The Things AI Got Wrong
It's not perfect. Obviously. This section matters because if I only told you the good bits, I'd be doing exactly the kind of wellness bullshit I hate.
Early on, the AI tried to be encouraging in a way that felt hollow. "You're doing great!" No I'm not — I'm on chemo, I feel like shit, and my recovery score is 18%. I had to retrain the tone. Now it's honest. "Recovery is low. Rest today. Don't push it." That's what I need.
It also struggles with one-off events. A bad night's sleep because the kids were up doesn't mean my chemo is hitting harder. A great mood score because I had a good day with friends doesn't mean the drugs are working better. Context matters, and AI isn't always brilliant at separating signal from noise when the sample size is one human.
And the skin temperature data from WHOOP has been consistently odd — running below baseline in a pattern the AI keeps flagging but can't fully explain. I've mentioned it to my nursing team. The AI was right to flag it, even if neither of us knows what it means yet.
What Changed in My Behaviour
This is the part that matters most. Data is useless if it doesn't change what you do.
I fast before every infusion now. 24 hours minimum. The data showed my Day 1 nausea scores were consistently lower when I'd fasted beforehand. Sample size of three, so take it with a pinch of salt (which is about all you can have while fasting), but it's enough for me to keep doing it.
I take a nap every single day in the first week post-infusion. Not because I'm lazy — because the data shows my afternoon energy crashes between 1pm and 3pm on days 2-7, and a 90-minute nap correlates with better evening wellbeing scores. I used to fight the tiredness. Now I schedule around it.
I know which foods trigger GI issues. Fried food and rich cheese on days 3-5 of a cycle? Bad idea. The tracker caught it. I adjusted. Less time in the bathroom, more time being a functioning human.
And I go into each infusion calmer.
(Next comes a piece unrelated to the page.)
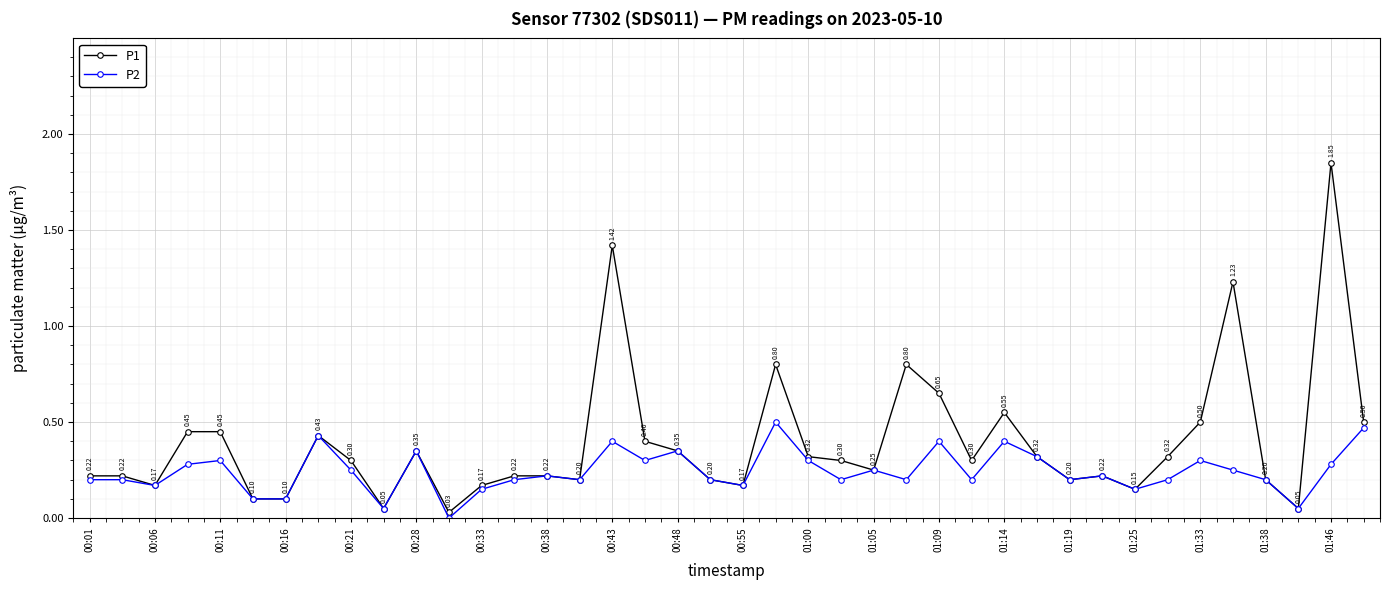

Which series has the largest total across all categories?

P1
Not because I'm less scared — I'm always scared — but because I know what's coming. The AI gives me an outlook the day before each infusion. "Based on your Cycle 1 and 2 data, here's what Days 1-3 will probably look like." Having data to anchor to when your brain is screaming is genuinely useful.
The Quantified Cycle
I've put together a presentation — The Quantified Cycle — that walks through what this looks like in practice. The actual data, the patterns, the daily reports. If you want to see what AI-tracked chemo actually looks like beyond this blog post, that's where to look.
It's also the first step toward something bigger. The tracker I built for myself is becoming a tool anyone can use. You don't need to be technical. You don't need a WHOOP (though it helps). You just need to be going through treatment and want a better way to understand what's happening to your body.
Six Weeks In
I'm writing this on the eve of Cycle 4. Recovery score yesterday was 65%. Mood is 9 out of 10. Rash is a 3 — I can feel the spots coming on my nose, which means tomorrow they'll be properly visible. Sleep was 85% last night. All things considered, I'm going into this one in decent shape.
I know all of this because I tracked it. Because an AI tool I built reminded me to log it, pulled my wearable data automatically, compared it to 42 previous days of entries, and told me where I stand.
That's not a gimmick. That's not a tech demo. That's a person with incurable cancer using the tools available to him to understand his own body a bit better and make the shit days slightly less shit.
Which is the whole point of FC:AI, really.
Fuck cancer. Track everything. Use the data.